Problem to solve: Transcribe the data below verbatim, starting at the line containing "makes people feel" and ending at the line containing "The word invasion has a long history in white", with both of those lines included.

Saved entries:
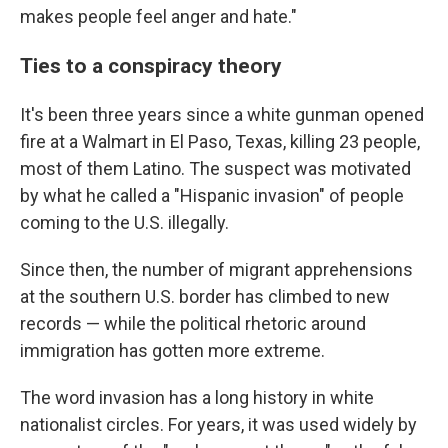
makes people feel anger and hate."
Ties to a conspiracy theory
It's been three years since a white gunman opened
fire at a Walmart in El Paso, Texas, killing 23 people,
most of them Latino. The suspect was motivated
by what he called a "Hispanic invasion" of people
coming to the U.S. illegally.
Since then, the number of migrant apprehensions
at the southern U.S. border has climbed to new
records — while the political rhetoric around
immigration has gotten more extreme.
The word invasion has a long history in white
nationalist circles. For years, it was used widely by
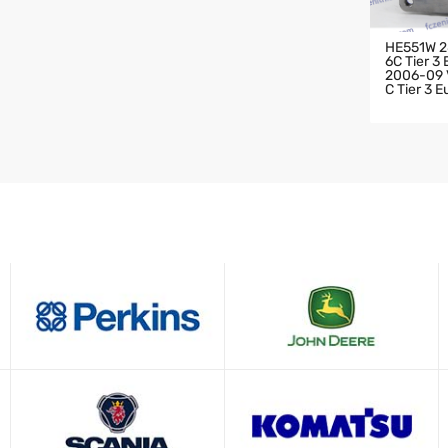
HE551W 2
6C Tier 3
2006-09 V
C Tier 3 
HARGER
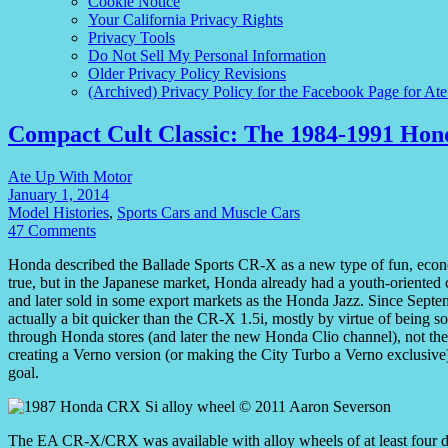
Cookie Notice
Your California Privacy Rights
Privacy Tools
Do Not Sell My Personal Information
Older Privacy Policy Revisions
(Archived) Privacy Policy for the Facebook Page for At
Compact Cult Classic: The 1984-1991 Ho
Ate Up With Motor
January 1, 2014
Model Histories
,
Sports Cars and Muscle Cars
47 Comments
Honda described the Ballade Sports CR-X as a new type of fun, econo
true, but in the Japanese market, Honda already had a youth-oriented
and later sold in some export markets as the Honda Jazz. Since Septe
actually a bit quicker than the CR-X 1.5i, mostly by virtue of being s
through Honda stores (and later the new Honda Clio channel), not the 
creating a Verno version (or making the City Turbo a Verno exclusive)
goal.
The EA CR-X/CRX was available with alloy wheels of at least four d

==

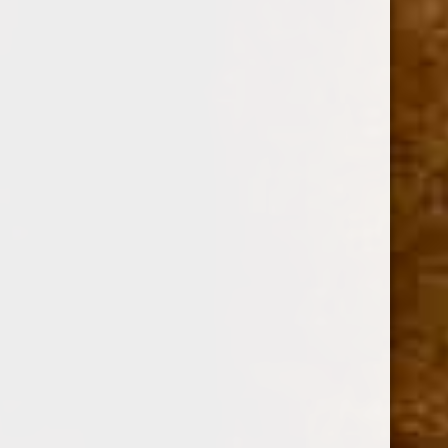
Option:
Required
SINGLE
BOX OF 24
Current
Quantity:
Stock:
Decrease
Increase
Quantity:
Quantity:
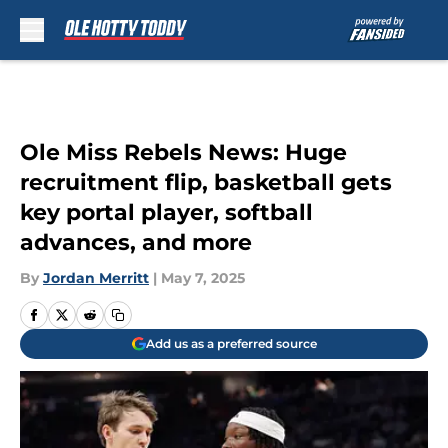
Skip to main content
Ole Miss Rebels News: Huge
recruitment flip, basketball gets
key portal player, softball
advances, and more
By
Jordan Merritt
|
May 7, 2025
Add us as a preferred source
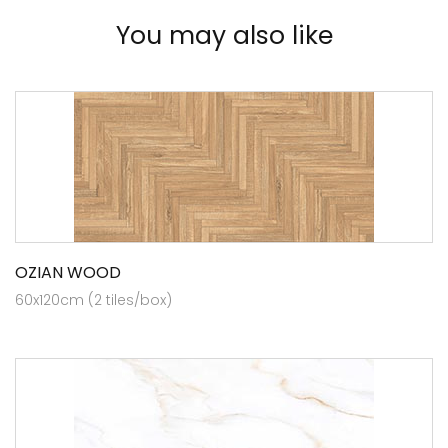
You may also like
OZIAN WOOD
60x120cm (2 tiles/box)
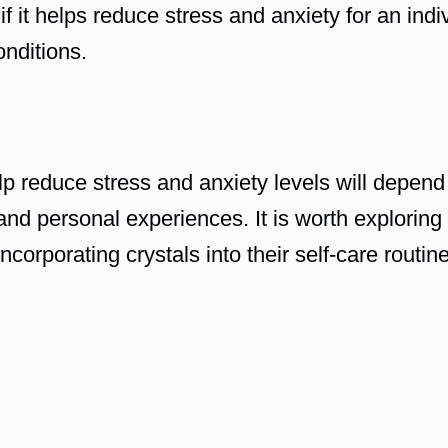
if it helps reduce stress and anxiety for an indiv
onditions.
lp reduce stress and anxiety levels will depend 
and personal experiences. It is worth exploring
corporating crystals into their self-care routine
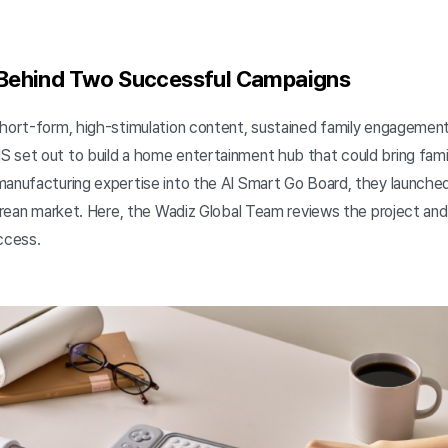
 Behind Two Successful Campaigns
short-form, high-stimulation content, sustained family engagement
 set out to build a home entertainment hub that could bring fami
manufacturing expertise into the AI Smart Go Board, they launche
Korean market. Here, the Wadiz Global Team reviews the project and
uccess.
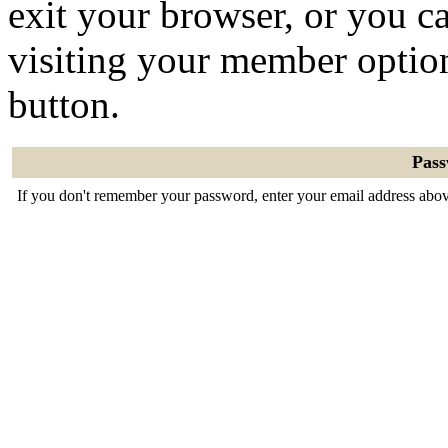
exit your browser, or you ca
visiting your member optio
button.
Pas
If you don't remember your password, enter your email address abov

Task solution:
makes people feel anger and hate."
Ties to a conspiracy theory
It's been three years since a white gunman opened
fire at a Walmart in El Paso, Texas, killing 23 people,
most of them Latino. The suspect was motivated
by what he called a "Hispanic invasion" of people
coming to the U.S. illegally.
Since then, the number of migrant apprehensions
at the southern U.S. border has climbed to new
records — while the political rhetoric around
immigration has gotten more extreme.
The word invasion has a long history in white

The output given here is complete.